The conversion alone cost about £200,000 and the car is still road legal.
Some say it’s the last true analogue car while others claim it is one of the best-sounding supercars out there. We might add it’s also gorgeous from every possible while being a coupe and convertible rolled into one thanks to the removable targa roof. Yes, we’re talking about the Porsche Carrera GT, but these images are not showing a standard version of the mid-engined V10 machine.
Out of the 1,270 cars produced, only this one received the GT-R treatment. It’s not a factory conversion as the transition to a track car was done by GPR Racing without impacting the supercar’s road-legal status. The original owner from Belgium acquired the car back in 2005 and spent an extra €220,000 (about £200,000 in today’s money) for the track-ready upgrades.
The list of modifications is quite extensive and includes everything from AP Racing brakes to a new Motec control unit, while a high-performance clutch was also added. The Carrera GT-R rides on magnesium BBS wheels and boasts an air jack system, along with a stripped-out interior with a roll cage, custom pedals, and an automatic fire extinguishing system.
The car’s owner actually wanted to take the Carrera GT-R racing in the World Endurance Championship, but it never happened due to FIA’s rules. In other words, the one-off CGTR suffered from the same fate as Porsche’s own LMP2000, a race car known internally as the “9R3” completed in 1998 and developed to race at Le Mans. Porsche never got to take the car to Circuit de la Sarthe, but the project continued as a road-going Carrera GT with a naturally aspirated V10.

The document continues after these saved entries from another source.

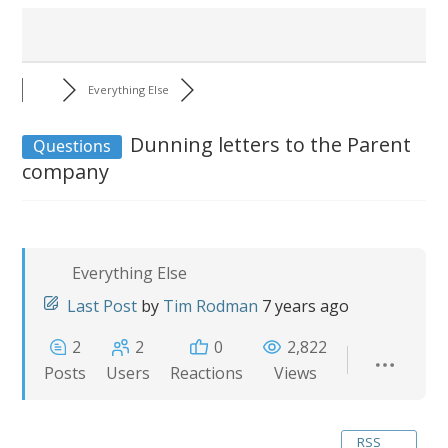
Everything Else
Dunning letters to the Parent
Questions
company
Everything Else
Last Post
by
Tim Rodman
7 years ago
2
2
0
2,822
Posts
Users
Reactions
Views
RSS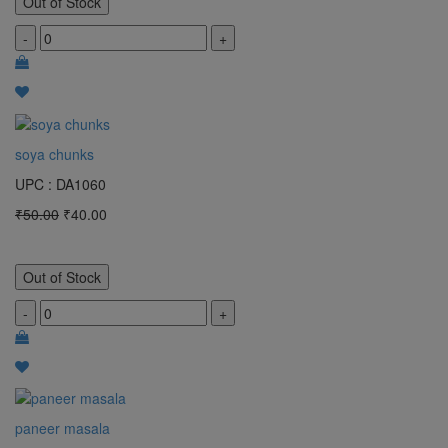
Out of Stock
-
+
soya chunks
UPC : DA1060
₹50.00
₹40.00
Out of Stock
-
+
paneer masala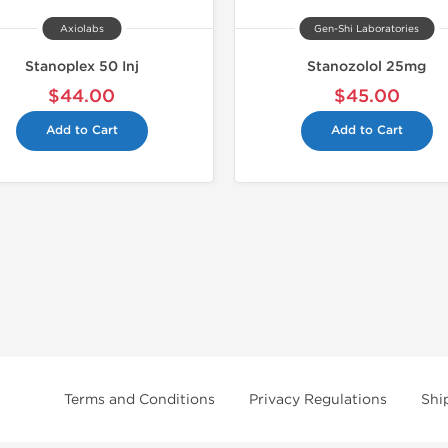
Axiolabs
Gen-Shi Laboratories
Stanoplex 50 Inj
Stanozolol 25mg
$44.00
$45.00
Add to Cart
Add to Cart
Terms and Conditions
Privacy Regulations
Shi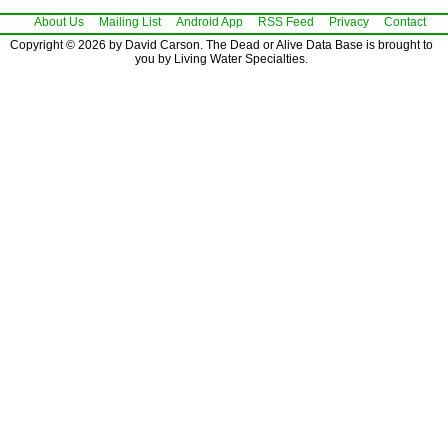
About Us
Mailing List
Android App
RSS Feed
Privacy
Contact
Copyright © 2026 by David Carson. The Dead or Alive Data Base is brought to
you by Living Water Specialties.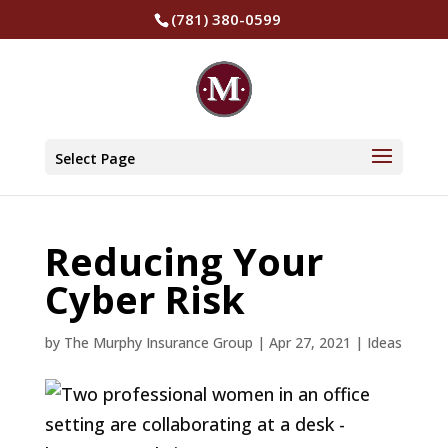
(781) 380-0599
Select Page
Reducing Your
Cyber Risk
by
The Murphy Insurance Group
|
Apr 27, 2021
|
Ideas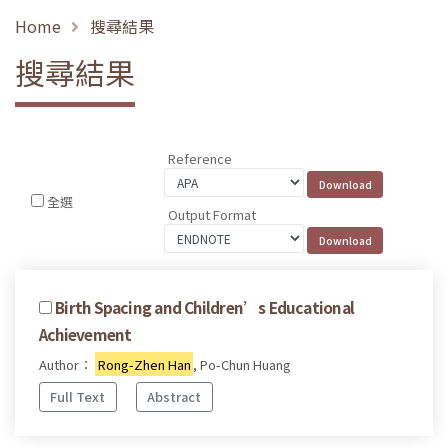
Home
搜尋結果
搜尋結果
Reference
全選
Output Format
Birth Spacing and Children’s Educational
Achievement
Author：
Rong-Zhen Han
, Po-Chun Huang
Full Text
Abstract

The last analogue supercar?
The GT-R listing on Mechatronik says the track-ready supercar boasts 650 bhp, which represents a significant improvement over the regular Carrera GT with its 5.7-litre rated at 612 bhp (450 kW). Recently serviced, the one-of-one machine has only had one owner and is looking for a new home after being driven for merely 2,000 kilometres (1,243 miles).
Price? Prepare to shell out €849,000, so about £770,000 at current exchange rates.